Step I. $\ell^\infty \subset (\ell^1)^*$. This is clear as every bounded sequence (i.e., member of $\ell^\infty$) defines a bounded linear functional on $\ell^1$.
Step II. If $\varphi\in(\ell^1)^*$, and $e_n=(0,0,\ldots,1,\ldots)\in\ell^1$, the sequence with zeros everywhere except on the $n-$position where there is an $1$, set $$ u_n=\varphi(e_n). $$ Then $$ \lvert u_n\rvert=\lvert\varphi(e_n)\rvert \le \|\varphi\|_{(\ell^1)^*} \|e_n\|_{\ell^1}=\|\varphi\|_{(\ell^1)^*}, $$ and hence $\{u_n\}$ is a bounded sequence, i.e., $\{u_n\}\in\ell^\infty$.
Step III. It remains to show that $\varphi(x)=\sum_{n=1}^\infty u_nx_n$, for all $x=\{x_n\}\in\ell^1$.

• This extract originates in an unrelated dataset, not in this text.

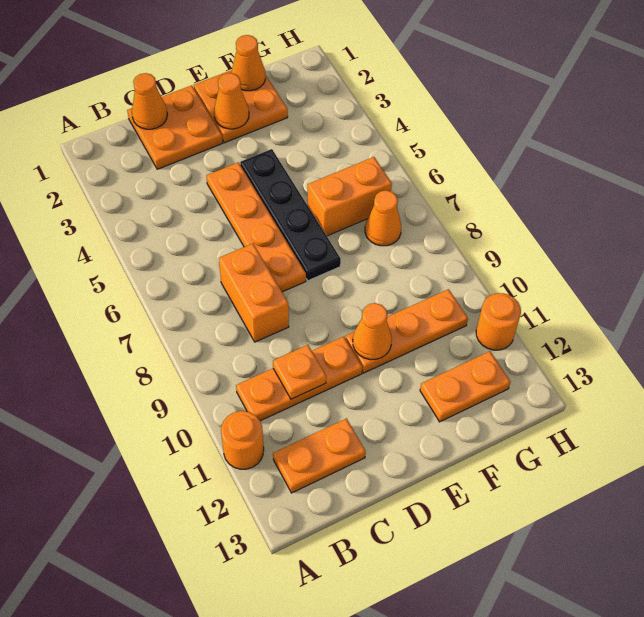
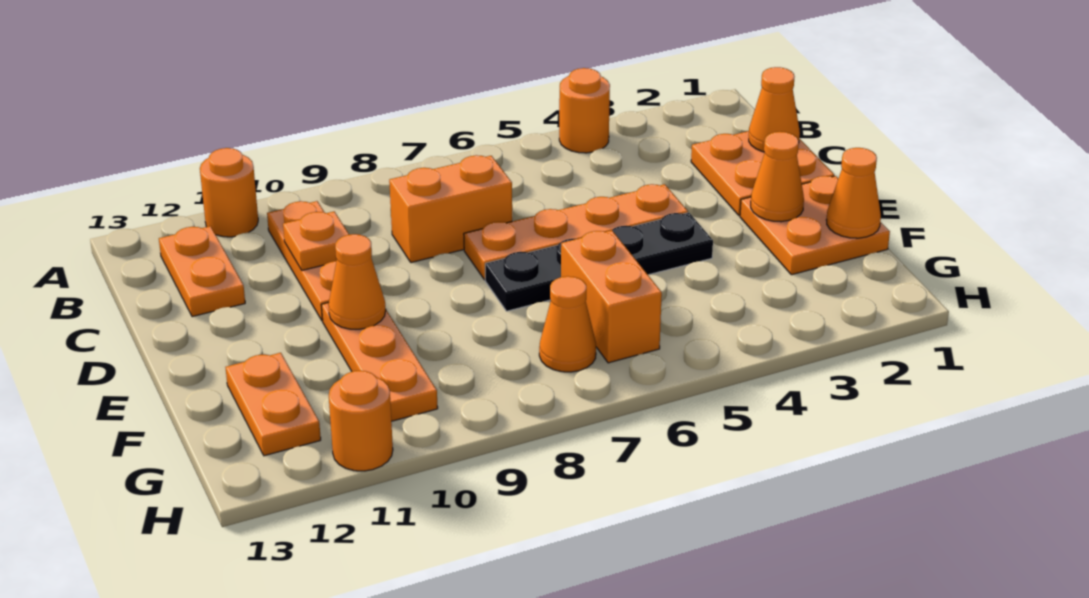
none -> orange 1x1 round brick [559,68,610,153]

Setting $x^n=(x_1,x_2,\ldots,x_n,0,0,\ldots,0,\ldots)$, we have $\|x^n-x\|\to 0$ and $$ \varphi(x^n)=\sum_{k=1}^nx_k\varphi(e_k)=\sum_{k=1} ^nx_ku_k. $$ Hence $$ \Big|\varphi(x)-\sum_{n=1}^\infty u_nx_n\Big|\le |\varphi(x)-\varphi(x_n)|+ \Big|\varphi(x^n)-\sum_{n=1}^\infty u_nx_n\Big| \\ \le \|\varphi\|_{(\ell^1)^*}\|x^n-x\|_{\ell^1}+\Big|\sum_{k=n+1}^\infty u_kx_k\Big|\to 0. $$